I love this article by Thomas Oopong, which, among other things, says:
Small improvements add up to massive differences. Compounding works in other areas besides money.
In July, our daughter and son-in-law and three children moved into a small rental house near us, requiring them to put much of their stuff in storage. One item that wasn't going to fit into their cramped living quarters was their Rock Band set-up. I said, "Coincidentally, I think there's enough space for your Wii in a small room I have been cleaning out." Now I have Rock Band! This is much better than the junk that room held before! What a nice pay-off!
Small improvements. Incremental change. Ten minutes a week plus twenty extra minutes a month for twelve months turned a garage one could hardly walk through into 480 square foot of potential. I couldn't have asked for a better pay-off. In fact, it was so nice and roomy, we may start having more family gatherings out there.
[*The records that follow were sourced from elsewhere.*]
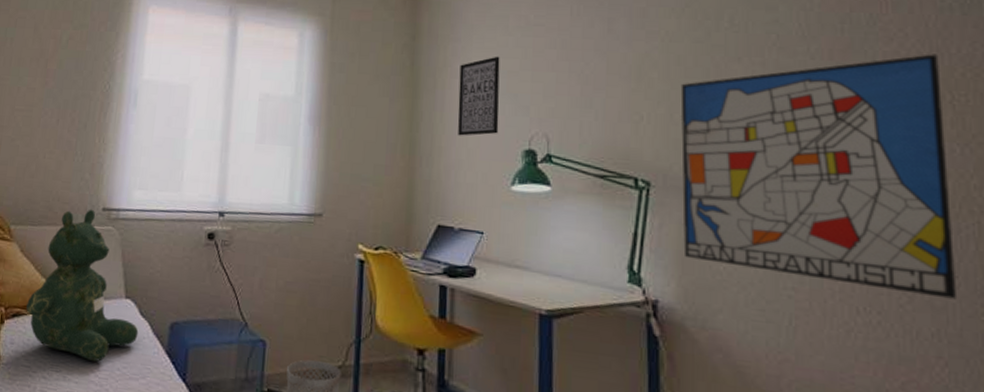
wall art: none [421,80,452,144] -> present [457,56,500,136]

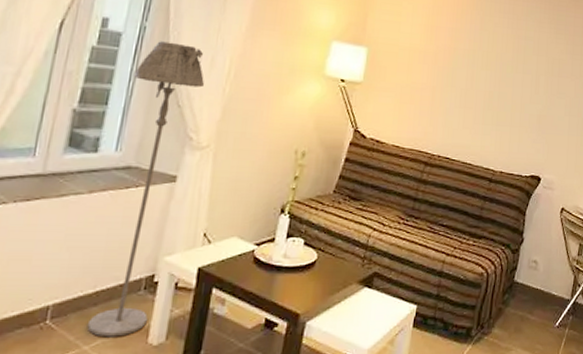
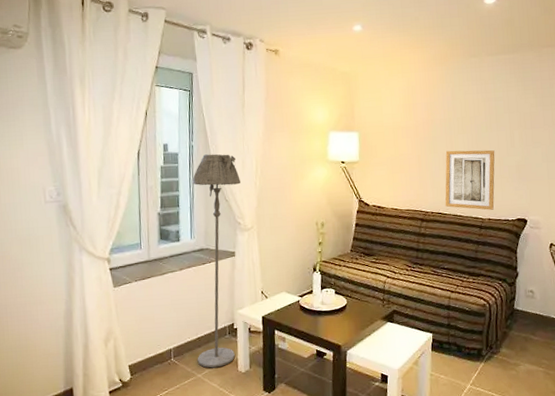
wall art: none [454,86,518,162] -> present [445,150,495,210]

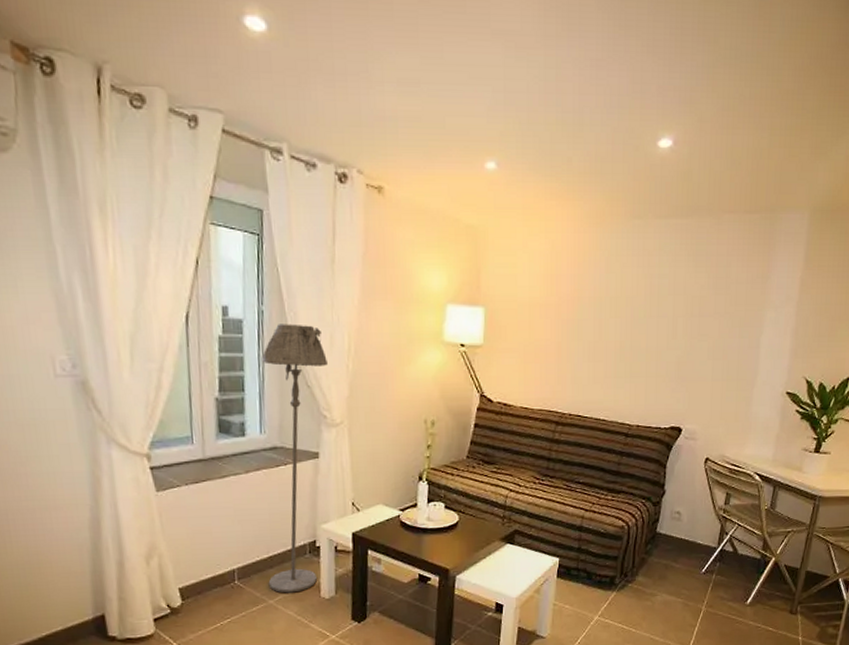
wall art: present [445,150,495,210] -> none [586,338,652,415]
Thank you, Marie Kondo, and others who write about decluttering for encouraging me to not just organize the clutter, but to evaluate each item for enduring value and move much of it out. Thank you, developers of Evernote for giving me a place to organize my tasks and do them for no other reason than to get them off my to-do list. (And PLEASE make the tags in the new version work like they used to!) Thank you, Thomas Oppong and others, for encouraging me to seek large improvements through many small steps over a long period of time. I am now fully convinced of the effectiveness of that approach.